Fantastic, many thanks.

Your the HEX king.

 

[ShadowtheKitty]

Sorry I'm late guys.

You guys were struggling with "Replace Healthscreen with Backmenu", yes?

So I ported this hack first.

MrDiesel, you got the location just right!
...but the value is not correct however.

Anyways:

[Replace Health Screen with Backmenu]
version=512
offset=0x816891B4
value=0x814096BC

[Replace Health Screen with Backmenu]
version=513
offset=0x816588D4
value=0x8140A368

[Replace Health Screen with Backmenu]
version=514
offset=0x81658B94
value=0x8140A4CC

[Replace Health Screen with Backmenu]
version=518
offset=0x8162D7BC
value=0x81409890

4.3E Replace Healthscreen with Backmenu tested as working. Other regions should work too.

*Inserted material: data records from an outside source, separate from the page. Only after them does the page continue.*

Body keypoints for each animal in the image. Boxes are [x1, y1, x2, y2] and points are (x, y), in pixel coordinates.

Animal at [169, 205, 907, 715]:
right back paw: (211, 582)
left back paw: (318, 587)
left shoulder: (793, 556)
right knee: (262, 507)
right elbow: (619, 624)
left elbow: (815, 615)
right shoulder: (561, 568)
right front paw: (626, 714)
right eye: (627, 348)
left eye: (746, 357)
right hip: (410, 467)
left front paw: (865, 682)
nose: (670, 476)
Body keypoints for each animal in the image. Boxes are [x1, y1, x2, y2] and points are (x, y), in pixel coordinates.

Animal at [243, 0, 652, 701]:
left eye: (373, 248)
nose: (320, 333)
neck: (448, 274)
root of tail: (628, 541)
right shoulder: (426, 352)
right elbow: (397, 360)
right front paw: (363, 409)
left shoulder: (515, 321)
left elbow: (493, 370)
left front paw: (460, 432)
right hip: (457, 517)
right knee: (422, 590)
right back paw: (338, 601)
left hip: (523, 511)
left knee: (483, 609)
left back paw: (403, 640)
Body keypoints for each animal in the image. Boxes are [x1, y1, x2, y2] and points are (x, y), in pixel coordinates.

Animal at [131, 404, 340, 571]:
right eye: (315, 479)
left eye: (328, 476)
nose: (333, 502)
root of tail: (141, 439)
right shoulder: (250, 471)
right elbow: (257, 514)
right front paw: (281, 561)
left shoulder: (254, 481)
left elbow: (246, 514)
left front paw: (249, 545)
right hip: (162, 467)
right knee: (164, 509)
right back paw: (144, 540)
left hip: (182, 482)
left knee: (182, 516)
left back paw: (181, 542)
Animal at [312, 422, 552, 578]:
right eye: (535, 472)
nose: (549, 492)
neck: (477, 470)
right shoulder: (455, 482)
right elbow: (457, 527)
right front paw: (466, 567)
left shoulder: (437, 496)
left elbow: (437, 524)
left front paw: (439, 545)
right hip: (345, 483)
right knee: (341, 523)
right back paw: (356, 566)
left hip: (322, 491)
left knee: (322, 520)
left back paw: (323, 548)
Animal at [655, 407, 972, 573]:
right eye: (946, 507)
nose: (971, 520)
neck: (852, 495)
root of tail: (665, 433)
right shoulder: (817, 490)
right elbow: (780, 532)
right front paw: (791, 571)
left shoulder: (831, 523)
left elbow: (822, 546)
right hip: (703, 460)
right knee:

hi, I'm a little new to using priiloader. What exactly does this hack do? I'm guessing it removes the health screen, but I tried it on my wii (4.3U, so I put the 513 one in) and the health screen was still there.

Edit: you can ignore the quoted part, that was the first one i tried. I tried the "all in one" hacks.ini file also, and it still shows up.

 

[FIX94]

hi, I'm a little new to using priiloader. What exactly does this hack do? I'm guessing it removes the health screen, but I tried it on my wii (4.3U, so I put the 513 one in) and the health screen was still there.

Edit: you can ignore the quoted part, that was the first one i tried. I tried the "all in one" hacks.ini file also, and it still shows up.

You must start priiloader (hold down reset when turning on wii) go to system menu hacks, enable the hacks you want and save it!